GreenBean
Gold Member
- Dec 4, 2013
- 5,406
- 615
Yeah, it's clear that Republicans don't feel obligated to pay other people's bills. I don't get upset when other people don't want to pay my bills. If that makes the poor hate Republicans, then they have unmasked themselves as thugs.
In other words, you admit that Republicans are greedy, selfish bastards who care only for themselves.
Even if that were true, it would still make them better then Democrats, who are thugs.
A "greedy, selfish bastard" only wants to keep money he earned. A Democrat thug wants to take yours, and he's willing to use guns to do it. I'll take the "greedy selfish bastard" over the thug any day of the week.
That you are okay with greed and selfishness is all I need to know about you. Congratulations.
"Greed" is just the name the envious give to the success of the people they envy. No one in this forum has ever managed to post a logical argument against self-interest.
Exactly. Everyone acts in self interest. In our admission of self interest, we want to keep what we earned and let others do the same. In their lie of self interest, the left uses that to justify taking by force that which they didn't earn. Then they feel smug about it since they were acting selflessly. The consequence is clear.
A good part of the problem is well orchestrated - it's a strategy the far left has been building on and tweaking for decades with their army of zombies a/k/a liberals a/k/a useful idiots - or useless idiots depending on your vantage point.

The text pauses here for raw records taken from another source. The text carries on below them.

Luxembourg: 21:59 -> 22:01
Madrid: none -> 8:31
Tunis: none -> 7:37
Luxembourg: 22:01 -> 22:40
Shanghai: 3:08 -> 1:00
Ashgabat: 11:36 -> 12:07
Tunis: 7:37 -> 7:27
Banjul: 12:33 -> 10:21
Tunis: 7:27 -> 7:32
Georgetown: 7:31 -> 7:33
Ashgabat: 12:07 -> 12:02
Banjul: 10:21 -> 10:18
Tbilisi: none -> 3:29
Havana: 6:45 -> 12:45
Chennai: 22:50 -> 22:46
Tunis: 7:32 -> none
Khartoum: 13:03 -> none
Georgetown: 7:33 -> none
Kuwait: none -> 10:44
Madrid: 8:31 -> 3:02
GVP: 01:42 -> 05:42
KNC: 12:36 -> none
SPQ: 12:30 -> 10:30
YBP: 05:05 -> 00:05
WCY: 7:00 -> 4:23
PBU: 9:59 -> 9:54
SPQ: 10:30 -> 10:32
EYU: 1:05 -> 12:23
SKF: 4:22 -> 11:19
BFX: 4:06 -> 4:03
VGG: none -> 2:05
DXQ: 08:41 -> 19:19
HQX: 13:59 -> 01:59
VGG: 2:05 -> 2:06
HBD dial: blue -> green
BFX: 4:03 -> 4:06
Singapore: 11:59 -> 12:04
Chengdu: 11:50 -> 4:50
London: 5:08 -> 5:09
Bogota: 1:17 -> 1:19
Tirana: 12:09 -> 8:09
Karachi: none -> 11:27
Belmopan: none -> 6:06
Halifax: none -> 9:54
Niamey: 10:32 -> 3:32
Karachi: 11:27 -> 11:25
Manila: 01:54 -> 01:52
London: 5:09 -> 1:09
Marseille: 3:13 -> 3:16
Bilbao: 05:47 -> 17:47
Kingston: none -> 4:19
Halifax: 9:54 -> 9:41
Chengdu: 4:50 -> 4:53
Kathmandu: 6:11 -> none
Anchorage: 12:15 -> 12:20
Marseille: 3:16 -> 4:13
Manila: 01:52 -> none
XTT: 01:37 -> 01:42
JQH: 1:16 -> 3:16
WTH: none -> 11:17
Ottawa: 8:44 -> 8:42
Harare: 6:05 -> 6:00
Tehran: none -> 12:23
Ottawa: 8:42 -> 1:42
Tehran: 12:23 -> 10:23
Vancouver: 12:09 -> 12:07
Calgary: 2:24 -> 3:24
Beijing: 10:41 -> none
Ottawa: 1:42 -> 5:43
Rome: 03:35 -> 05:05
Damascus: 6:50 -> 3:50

The Cloward Piven strategy was outlined in 1966 by political activists Richard Cloward and Frances Fox Piven. It called for deliberately forcing the U.S. public welfare system into over-drive in order to precipitate a economic collapse that would finalize in replacing the welfare system with a socialist system devoid of a work ethic, an income guaranteed and thus an end to poverty, basically a system where gnomes, fairies and elves do all the Labor and Santa Claus distributes the wealth regardless of whether you've been good or bad.